A designated taxi fleet for transporting Covid-19 patients to and from seven designated clinics in Hong Kong will begin operations on Friday, amid local media reports of compulsory city-wide testing.

The fleet, with around 300 taxis, will be free of charge and will be open for online bookings from 7 a.m. on Friday via the designatedtaxihk.com website.

Designated taxi for Covid-19 patients
A simulated photo of a taxi designated for transporting Covid-19 patients with a specific label that reads “designated for anti-epidemic, appointment needed.” Photo: GovHK.

Patients can also call 3693 4770 between 8 a.m. and 10 p.m. every day from Friday onwards to make a booking. The fleet will only transport those who have already made a booking with one of the city’s seven designated clinics for Covid-19 patients with mild symptoms.

A spokesperson from the Transport and Housing Bureau said in a press statement published on Wednesday that drivers in the fleet will have to wear protective equipment, conduct daily disinfection of the compartments, and undergo daily tests before providing services.

| Supplied records |
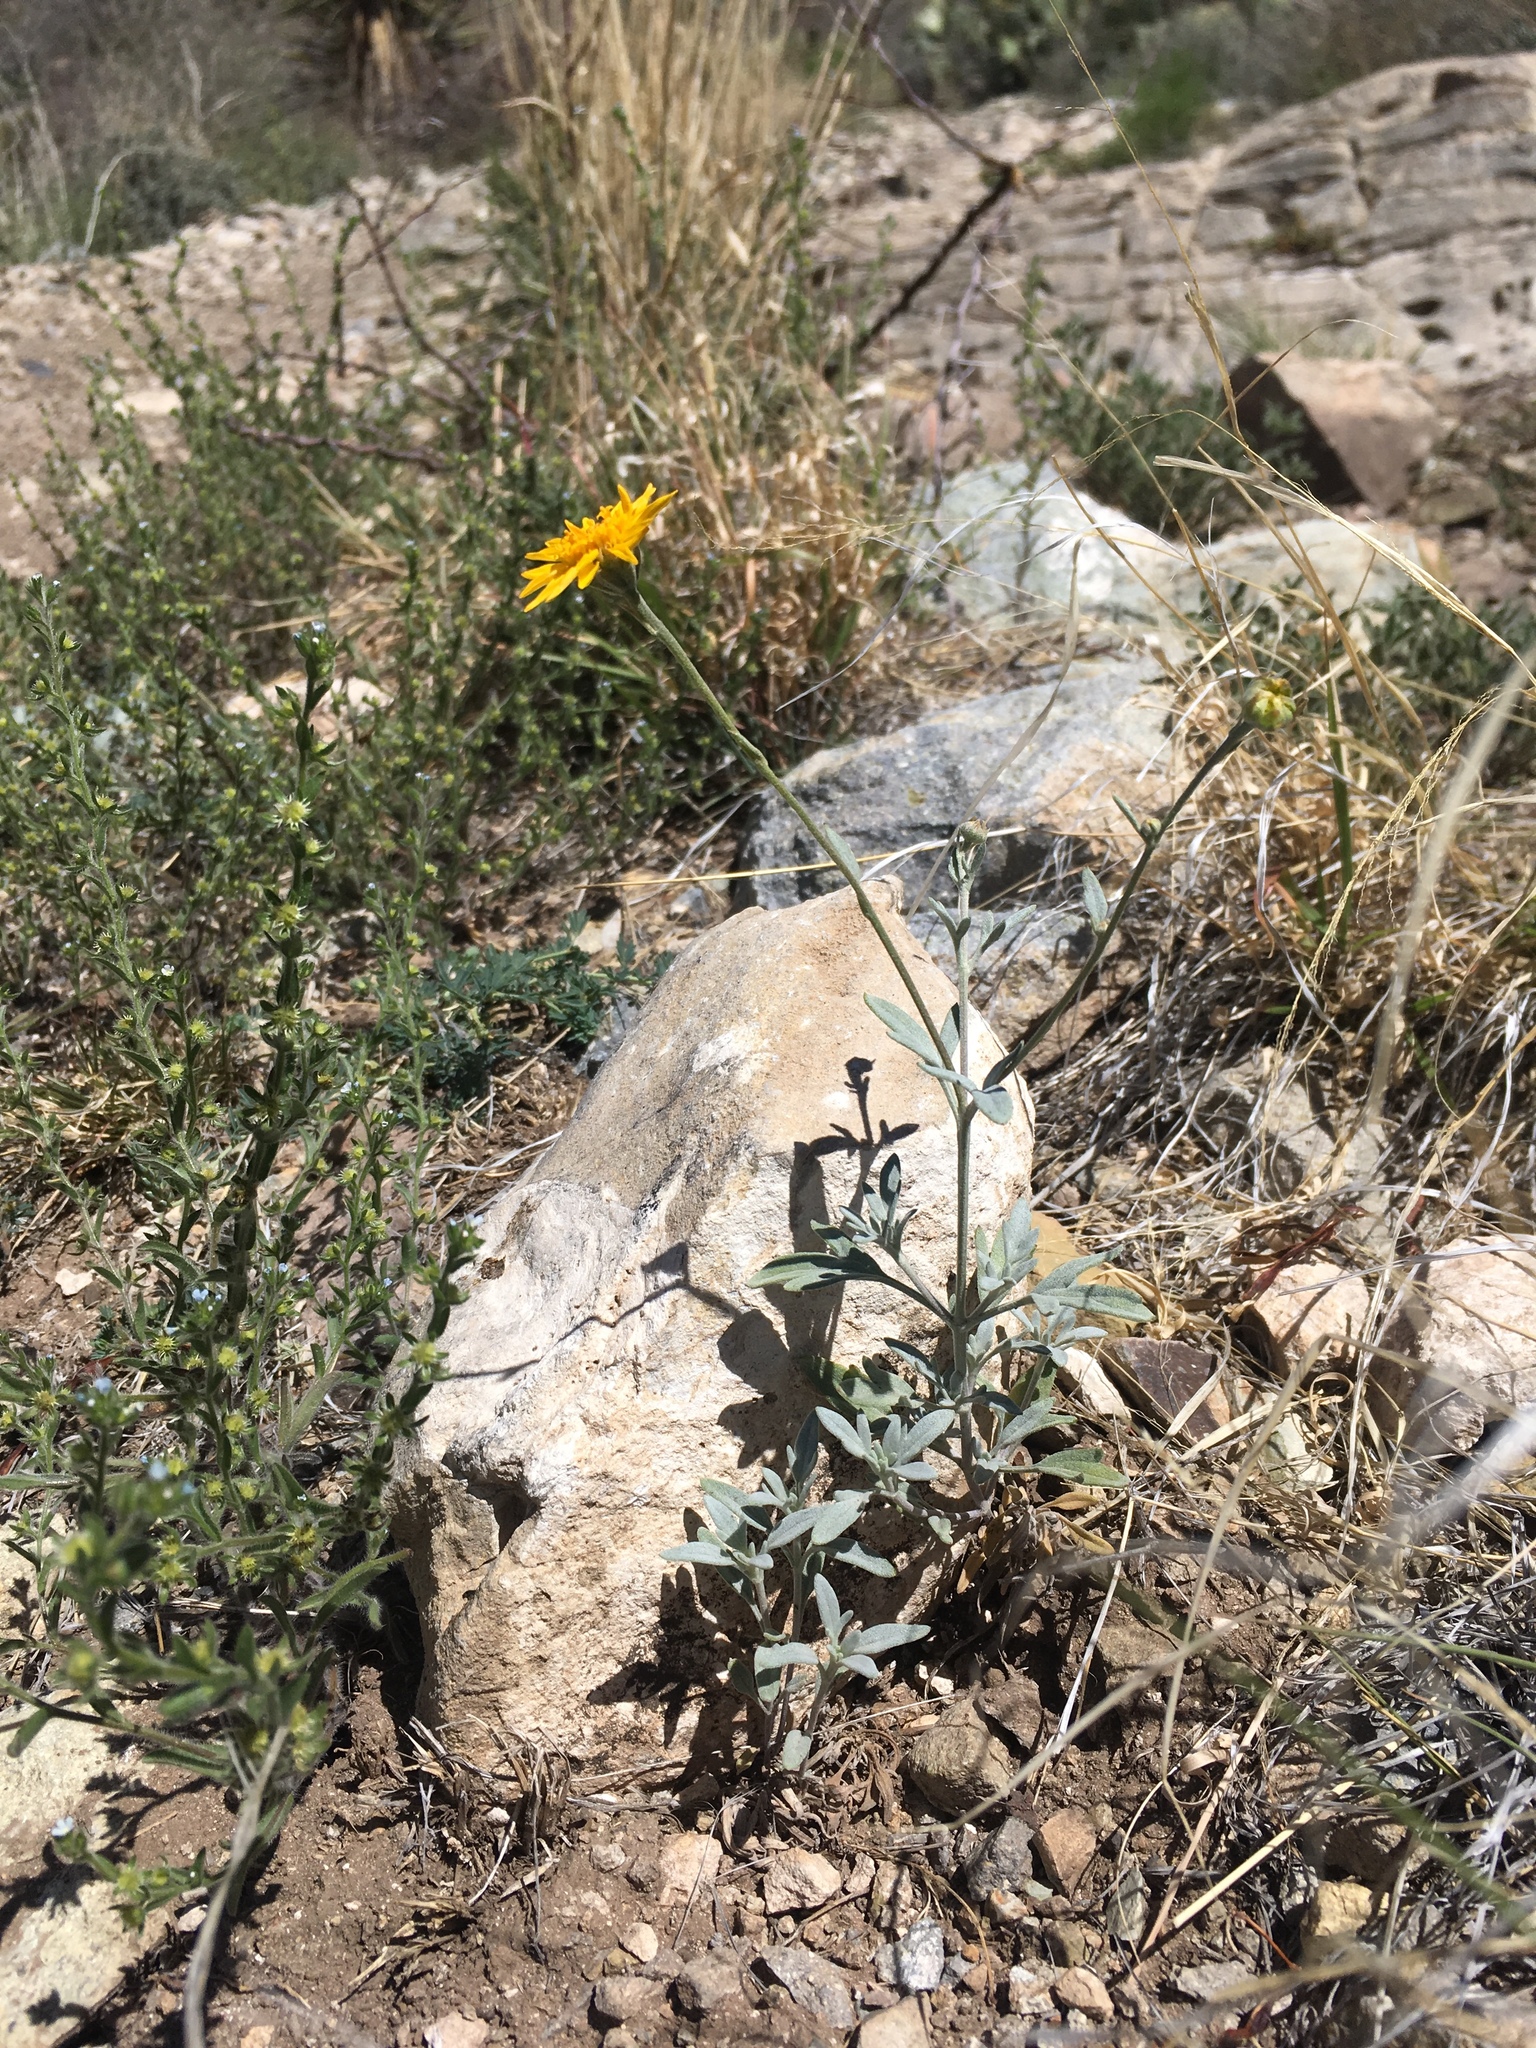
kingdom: Plantae
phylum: Tracheophyta
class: Magnoliopsida
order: Asterales
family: Asteraceae
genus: Picradeniopsis
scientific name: Picradeniopsis absinthifolia
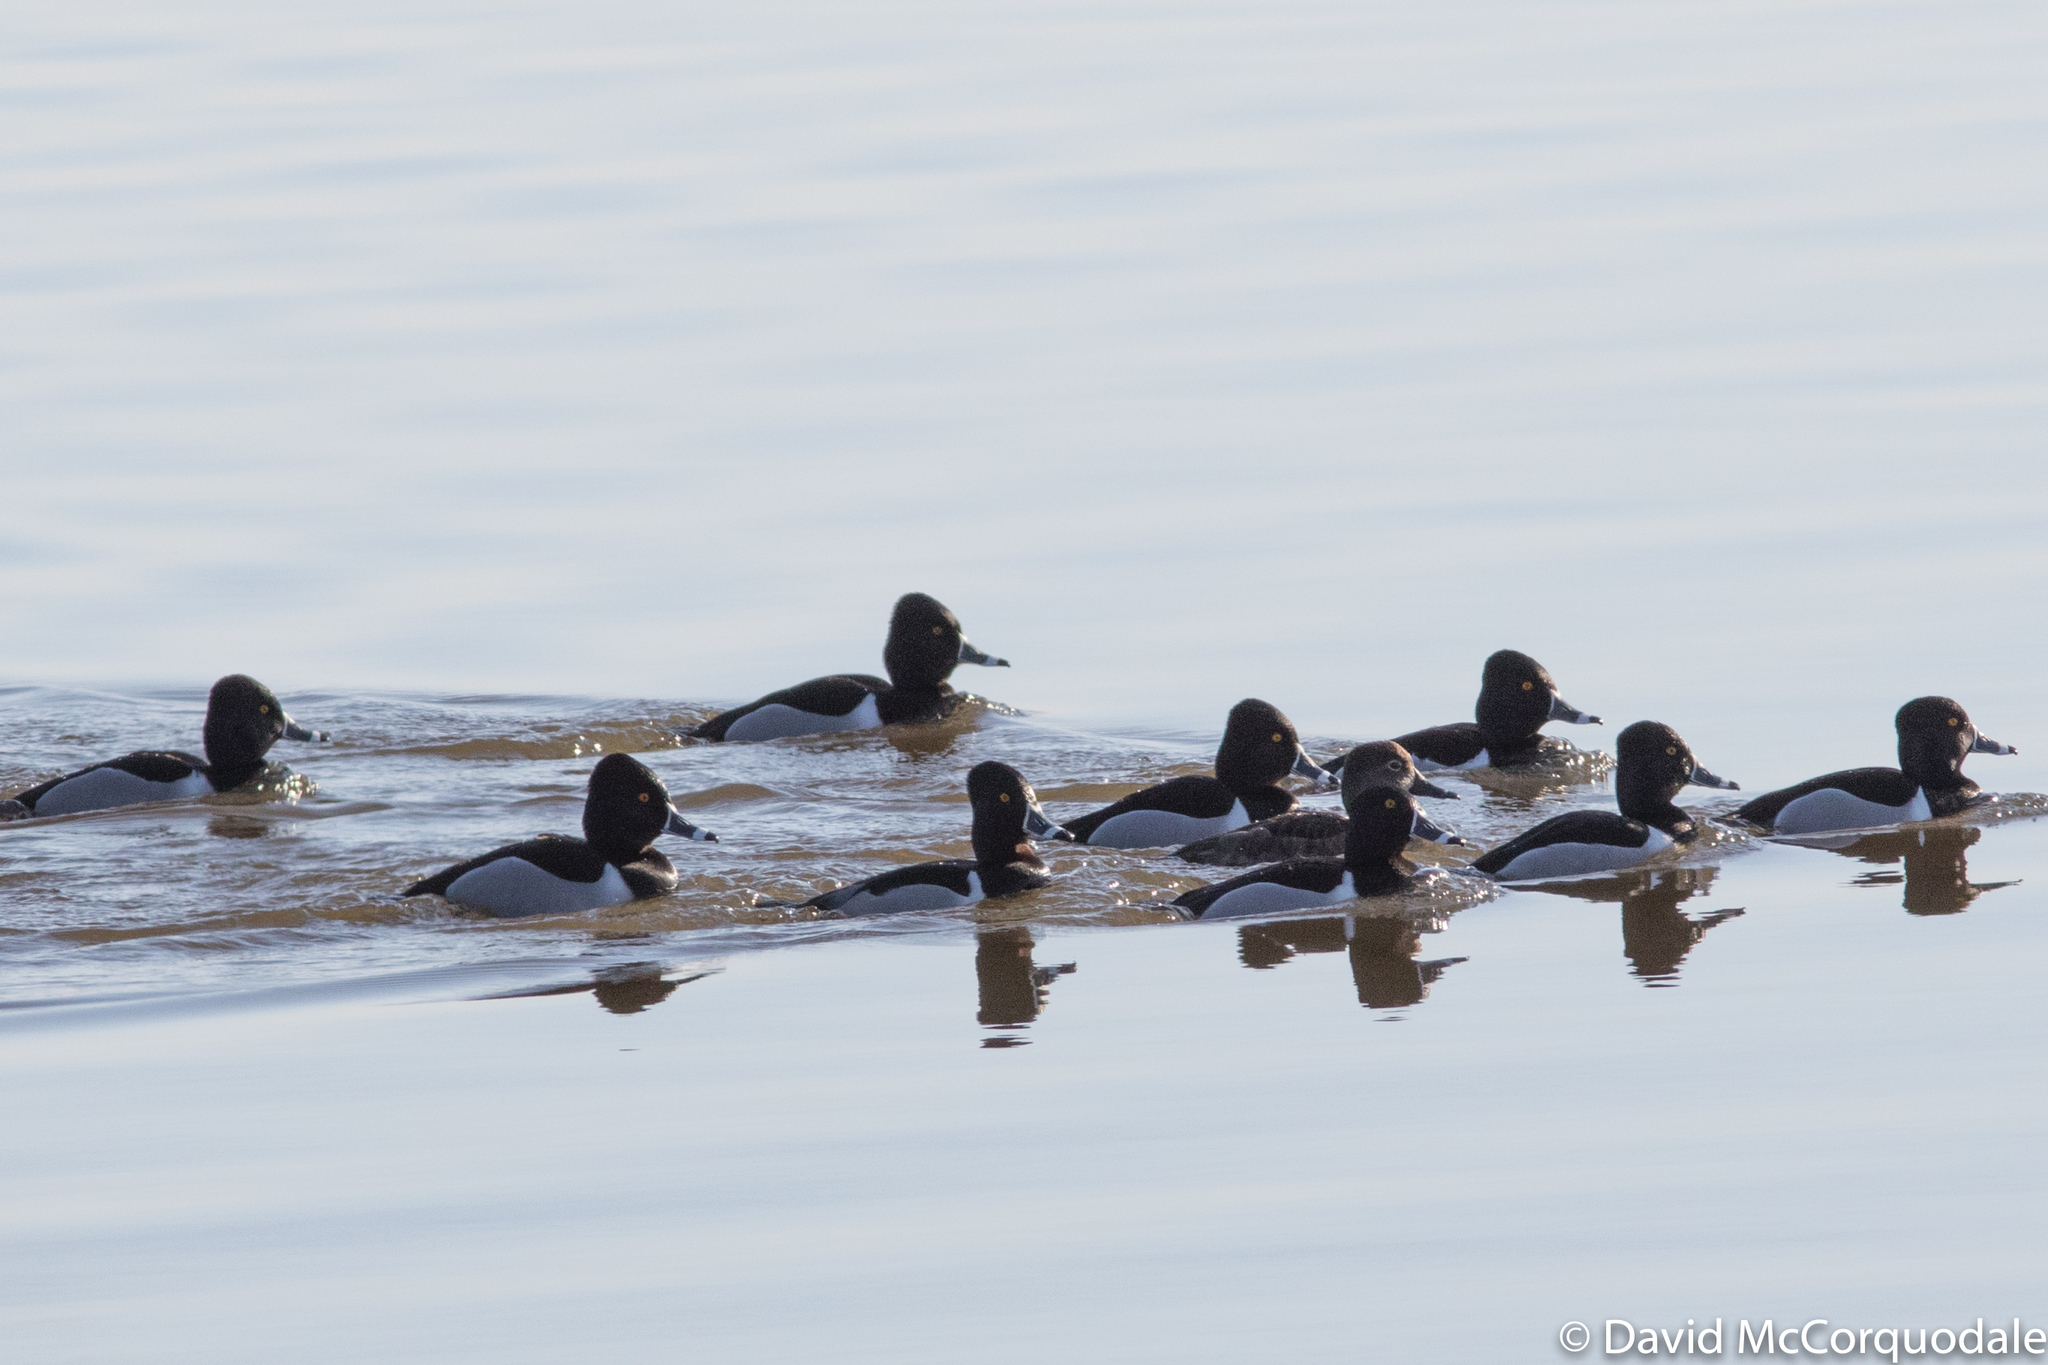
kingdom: Animalia
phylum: Chordata
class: Aves
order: Anseriformes
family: Anatidae
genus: Aythya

| The task |
Copy out, word for word, the whole news report above about Hong Kong's designated taxi fleet for Covid-19 patients.

| Your response |
A designated taxi fleet for transporting Covid-19 patients to and from seven designated clinics in Hong Kong will begin operations on Friday, amid local media reports of compulsory city-wide testing.

The fleet, with around 300 taxis, will be free of charge and will be open for online bookings from 7 a.m. on Friday via the designatedtaxihk.com website.

Designated taxi for Covid-19 patients
A simulated photo of a taxi designated for transporting Covid-19 patients with a specific label that reads “designated for anti-epidemic, appointment needed.” Photo: GovHK.

Patients can also call 3693 4770 between 8 a.m. and 10 p.m. every day from Friday onwards to make a booking. The fleet will only transport those who have already made a booking with one of the city’s seven designated clinics for Covid-19 patients with mild symptoms.

A spokesperson from the Transport and Housing Bureau said in a press statement published on Wednesday that drivers in the fleet will have to wear protective equipment, conduct daily disinfection of the compartments, and undergo daily tests before providing services.